Recent advances in surface geochemical prospecting have enabled age-old seep-detection technology to be used to determine the gas versus oil character of a potential fairway. Extensive field work has demonstrated that the chemical compositions of near-surface hydrocarbon soil gases, measured by flame ionization gas chromatography, are largely determined by the hydrocarbons in nearby underlying reservoirs. By using compositions and ratios of the light hydrocarbons, methane, ethane, propane, and butane, one may predict whether oil or gas is more likely to be discovered in the prospect area. Near-surface hydrocarbons are best represented by normalized histograms of composition data. These histograms are strongly correlative with those of reservoir gas and with compositions of gas from shows recorded in downhole mud logging. This correspondence with the actual formation gases suggests that the upward migration of reservoired light hydrocarbons into near-surface soils represents a viable mechanism, allowing surface geochemical exploration to be utilized for regional hydrocarbon evaluations.

Geochemical profiles over known production areas are shown for the Sacramento and San Joaquin basins in California and for the Utah-Wyoming Overthrust belt. Geochemical predictions were documented by subsequent drilling near the Pineview field in Utah. The data imply that the Pineview field should extend westward into an area containing a dry hole. In addition, a new gas discovery—on the intersection of a Landsat lineament and a large methane anomaly—was made 6.5 km (4 mi) northeast of the Pineview field by Amoco in 1981.

Most of the geochemical examples reported show direct anomalies over known fields. However, seeps can be laterally displaced in certain geologic settings.
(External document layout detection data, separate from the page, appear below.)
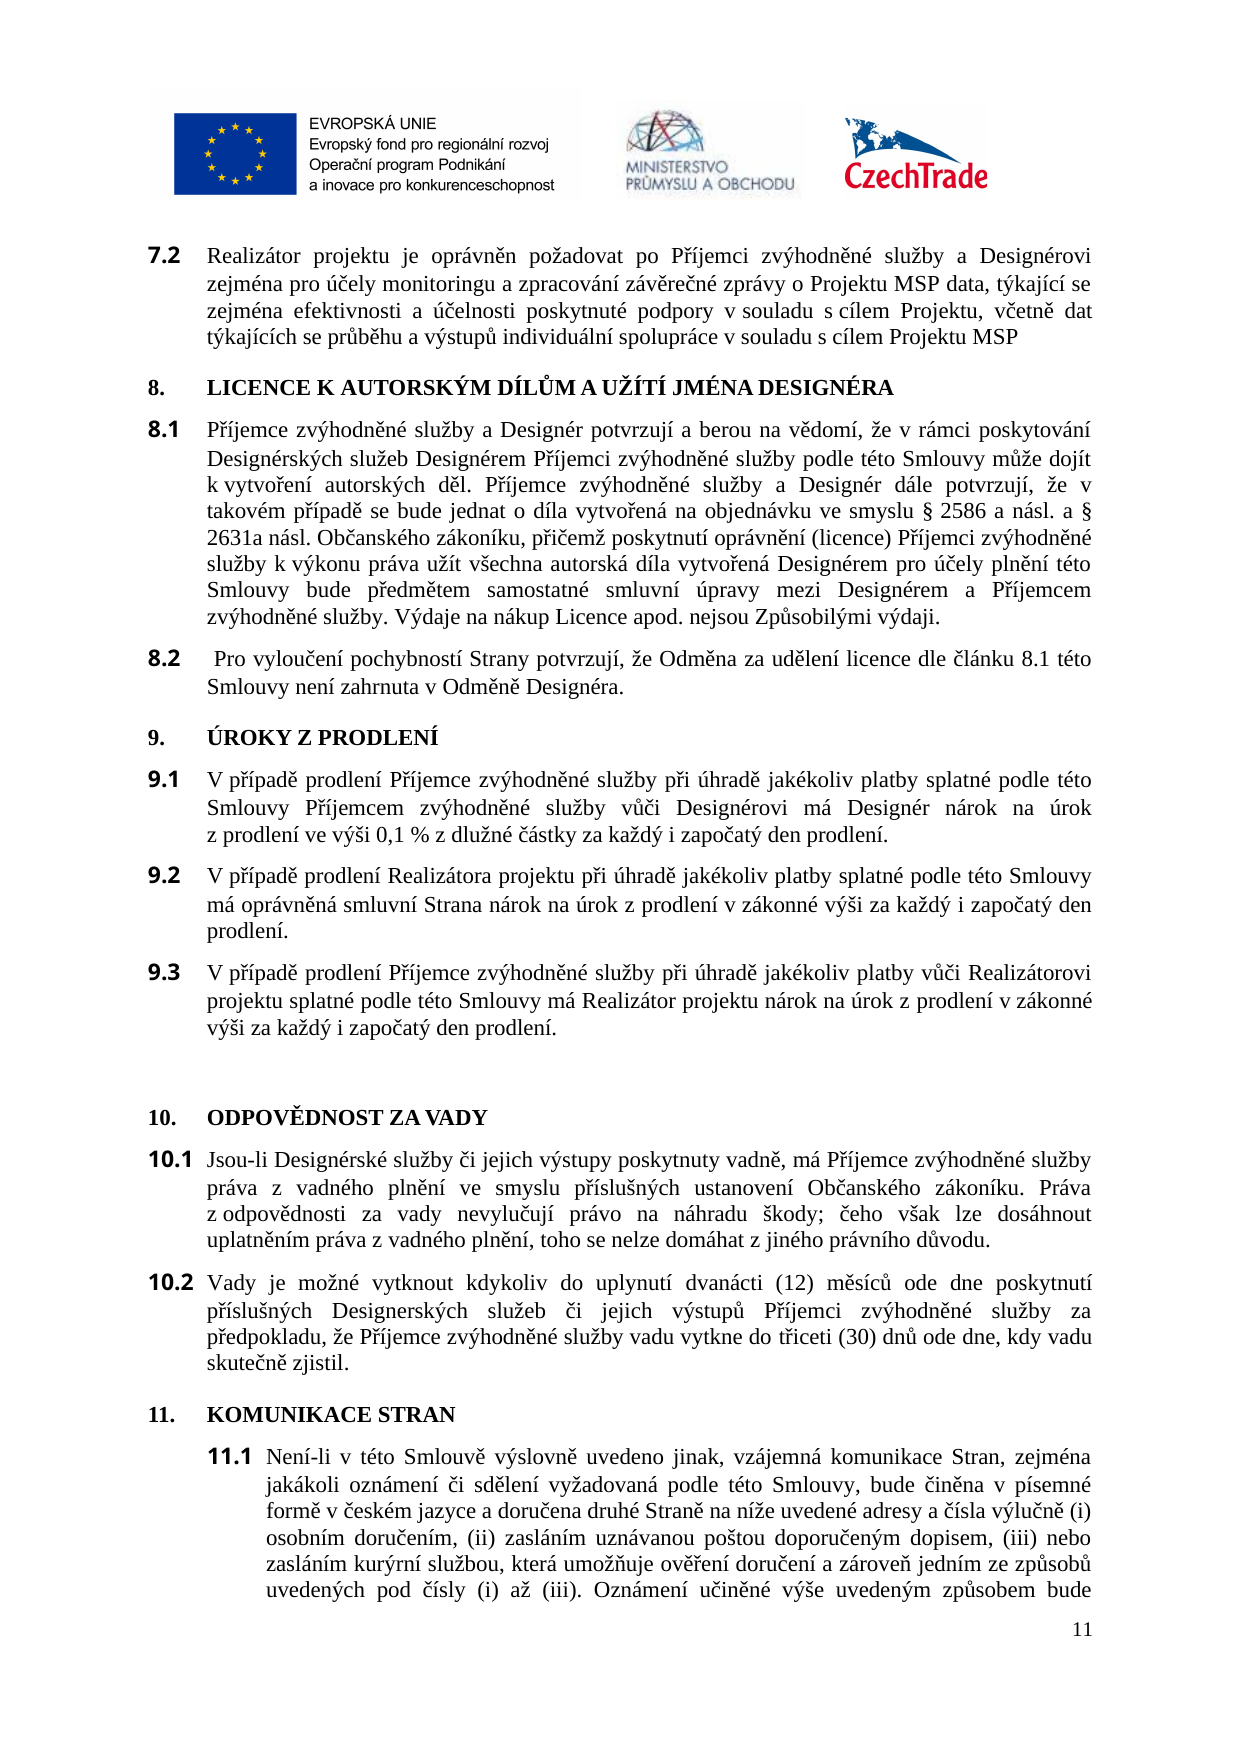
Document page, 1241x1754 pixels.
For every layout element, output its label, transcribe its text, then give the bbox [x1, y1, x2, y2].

subtitle úroky z prodlení [148, 724, 1093, 751]
list Není-li v této Smlouvě výslovně uvedeno jinak, vzájemná komunikace Stran, zejména jakákoli oznámení či sdělení vyžadovaná podle této Smlouvy, bude činěna v písemné formě v českém jazyce a doručena druhé Straně na níže uvedené adresy a čísla výlučně (i) osobním doručením, (ii) zasláním uznávanou poštou doporučeným dopisem, (iii) nebo zasláním kurýrní službou, která umožňuje ověření doručení a zároveň jedním ze způsobů uvedených pod čísly (i) až (iii). Oznámení učiněné výše uvedeným způsobem bude považováno za řádně doručené příslušné Straně okamžikem: [207, 1439, 1093, 1603]
text Vady je možné vytknout kdykoliv do uplynutí dvanácti (12) měsíců ode dne poskytnutí příslušných Designerských služeb či jejich výstupů Příjemci zvýhodněné služby za předpokladu, že Příjemce zvýhodněné služby vadu vytkne do třiceti (30) dnů ode dne, kdy vadu skutečně zjistil. [148, 1265, 1093, 1376]
text V případě prodlení Příjemce zvýhodněné služby při úhradě jakékoliv platby vůči Realizátorovi projektu splatné podle této Smlouvy má Realizátor projektu nárok na úrok z prodlení v zákonné výši za každý i započatý den prodlení. [148, 956, 1093, 1040]
picture [147, 86, 582, 201]
subtitle Licence k autorským dílům a užítí jména designéra [148, 374, 1093, 401]
text Jsou-li Designérské služby či jejich výstupy poskytnuty vadně, má Příjemce zvýhodněné služby práva z vadného plnění ve smyslu příslušných ustanovení Občanského zákoníku. Práva z odpovědnosti za vady nevylučují právo na náhradu škody; čeho však lze dosáhnout uplatněním práva z vadného plnění, toho se nelze domáhat z jiného právního důvodu. [148, 1143, 1093, 1253]
subtitle komunikace stran [148, 1401, 1093, 1427]
text Příjemce zvýhodněné služby a Designér potvrzují a berou na vědomí, že v rámci poskytování Designérských služeb Designérem Příjemci zvýhodněné služby podle této Smlouvy může dojít k vytvoření autorských děl. Příjemce zvýhodněné služby a Designér dále potvrzují, že v takovém případě se bude jednat o díla vytvořená na objednávku ve smyslu § 2586 a násl. a § 2631a násl. Občanského zákoníku, přičemž poskytnutí oprávnění (licence) Příjemci zvýhodněné služby k výkonu práva užít všechna autorská díla vytvořená Designérem pro účely plnění této Smlouvy bude předmětem samostatné smluvní úpravy mezi Designérem a Příjemcem zvýhodněné služby. Výdaje na nákup Licence apod. nejsou Způsobilými výdaji. [148, 413, 1093, 629]
picture [616, 100, 805, 201]
text Pro vyloučení pochybností Strany potvrzují, že Odměna za udělení licence dle článku 8.1 této Smlouvy není zahrnuta v Odměně Designéra. [148, 642, 1093, 699]
text V případě prodlení Příjemce zvýhodněné služby při úhradě jakékoliv platby splatné podle této Smlouvy Příjemcem zvýhodněné služby vůči Designérovi má Designér nárok na úrok z prodlení ve výši 0,1 % z dlužné částky za každý i započatý den prodlení. [148, 763, 1093, 847]
picture [845, 105, 988, 201]
text V případě prodlení Realizátora projektu při úhradě jakékoliv platby splatné podle této Smlouvy má oprávněná smluvní Strana nárok na úrok z prodlení v zákonné výši za každý i započatý den prodlení. [148, 859, 1093, 943]
text Realizátor projektu je oprávněn požadovat po Příjemci zvýhodněné služby a Designérovi zejména pro účely monitoringu a zpracování závěrečné zprávy o Projektu MSP data, týkající se zejména efektivnosti a účelnosti poskytnuté podpory v souladu s cílem Projektu, včetně dat týkajících se průběhu a výstupů individuální spolupráce v souladu s cílem Projektu MSP [148, 239, 1093, 349]
subtitle Odpovědnost za vady [148, 1104, 1093, 1130]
In addition, geochemical investigations indicate that seep magnitudes depend on tectonic activity to aid gas migration along faults and fractures, which appear to provide the major migration pathways. This fault association suggests that diffusion is of secondary importance.
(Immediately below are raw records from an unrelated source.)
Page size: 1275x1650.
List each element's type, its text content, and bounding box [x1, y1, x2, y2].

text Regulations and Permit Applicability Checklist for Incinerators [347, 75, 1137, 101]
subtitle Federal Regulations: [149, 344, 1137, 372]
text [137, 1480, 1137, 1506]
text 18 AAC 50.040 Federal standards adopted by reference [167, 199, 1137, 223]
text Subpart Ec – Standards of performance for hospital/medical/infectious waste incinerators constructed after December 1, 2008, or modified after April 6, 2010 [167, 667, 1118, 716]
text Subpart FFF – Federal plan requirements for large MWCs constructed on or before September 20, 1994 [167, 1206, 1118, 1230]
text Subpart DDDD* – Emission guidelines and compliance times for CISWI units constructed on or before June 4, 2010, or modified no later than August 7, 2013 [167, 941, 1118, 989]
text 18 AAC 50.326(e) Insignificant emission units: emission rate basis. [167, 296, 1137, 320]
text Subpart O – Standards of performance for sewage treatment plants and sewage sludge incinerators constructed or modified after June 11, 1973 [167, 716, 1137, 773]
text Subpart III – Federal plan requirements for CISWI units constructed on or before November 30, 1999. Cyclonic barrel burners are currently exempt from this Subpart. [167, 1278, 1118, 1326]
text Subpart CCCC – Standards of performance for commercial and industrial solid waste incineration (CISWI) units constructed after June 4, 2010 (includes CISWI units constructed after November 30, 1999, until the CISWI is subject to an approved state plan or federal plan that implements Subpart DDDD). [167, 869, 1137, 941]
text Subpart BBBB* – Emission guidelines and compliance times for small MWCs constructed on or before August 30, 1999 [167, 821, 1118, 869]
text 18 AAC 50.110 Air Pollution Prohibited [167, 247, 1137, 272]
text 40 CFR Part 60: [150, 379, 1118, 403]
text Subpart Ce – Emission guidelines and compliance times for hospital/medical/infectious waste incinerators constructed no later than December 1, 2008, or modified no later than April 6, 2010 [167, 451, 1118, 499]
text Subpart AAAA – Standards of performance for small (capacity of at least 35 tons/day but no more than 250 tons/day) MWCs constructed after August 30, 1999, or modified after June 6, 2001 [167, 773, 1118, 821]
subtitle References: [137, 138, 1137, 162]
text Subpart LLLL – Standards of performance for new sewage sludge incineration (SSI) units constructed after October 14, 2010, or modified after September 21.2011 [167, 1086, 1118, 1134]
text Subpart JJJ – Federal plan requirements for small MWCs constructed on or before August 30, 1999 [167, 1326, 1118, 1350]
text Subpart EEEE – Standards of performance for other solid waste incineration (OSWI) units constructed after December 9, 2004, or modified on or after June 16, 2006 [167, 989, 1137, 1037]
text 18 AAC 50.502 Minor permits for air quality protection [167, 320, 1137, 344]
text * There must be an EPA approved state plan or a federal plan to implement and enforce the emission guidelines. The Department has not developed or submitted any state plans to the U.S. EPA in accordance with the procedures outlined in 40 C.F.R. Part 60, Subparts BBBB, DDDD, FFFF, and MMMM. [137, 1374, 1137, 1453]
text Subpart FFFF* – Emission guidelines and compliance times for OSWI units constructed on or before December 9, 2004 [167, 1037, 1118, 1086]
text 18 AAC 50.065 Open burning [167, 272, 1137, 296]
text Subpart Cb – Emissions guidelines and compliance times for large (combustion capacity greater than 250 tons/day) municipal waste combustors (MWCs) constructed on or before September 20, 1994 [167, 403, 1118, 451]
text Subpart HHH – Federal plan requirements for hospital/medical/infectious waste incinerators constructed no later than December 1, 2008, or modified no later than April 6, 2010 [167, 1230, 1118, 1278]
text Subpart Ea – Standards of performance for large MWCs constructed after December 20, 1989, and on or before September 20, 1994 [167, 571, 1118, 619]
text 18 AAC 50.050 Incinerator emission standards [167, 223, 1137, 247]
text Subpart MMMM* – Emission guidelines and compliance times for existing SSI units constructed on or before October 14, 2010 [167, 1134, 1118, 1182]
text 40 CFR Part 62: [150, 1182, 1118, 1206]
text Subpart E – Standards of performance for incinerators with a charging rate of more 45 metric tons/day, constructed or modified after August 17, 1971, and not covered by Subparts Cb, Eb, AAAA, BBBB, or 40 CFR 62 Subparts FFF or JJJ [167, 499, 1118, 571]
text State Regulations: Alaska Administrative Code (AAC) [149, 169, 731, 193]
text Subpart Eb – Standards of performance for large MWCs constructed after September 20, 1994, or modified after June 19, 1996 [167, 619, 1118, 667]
Geochemical prospecting must be used with caution, and only in conjunction with geologic and geophysical tools, because the location and shape of many geochemical anomalies are governed more by the local tectonic structure of the region than by the position and shape of the actual deposit. Regional groundwater flow is less significant. Thus, geochemical prospecting, when used alone, cannot predict whether a particular soil-gas anomaly is associated with a commercial deposit. It can only be used to verify the presence of petroleum hydrocarbons and to predict whether gas or oil is likely to occur in a potential structure. Geochemical prospecting yields excellent regional evaluations of hydrocarbon potential.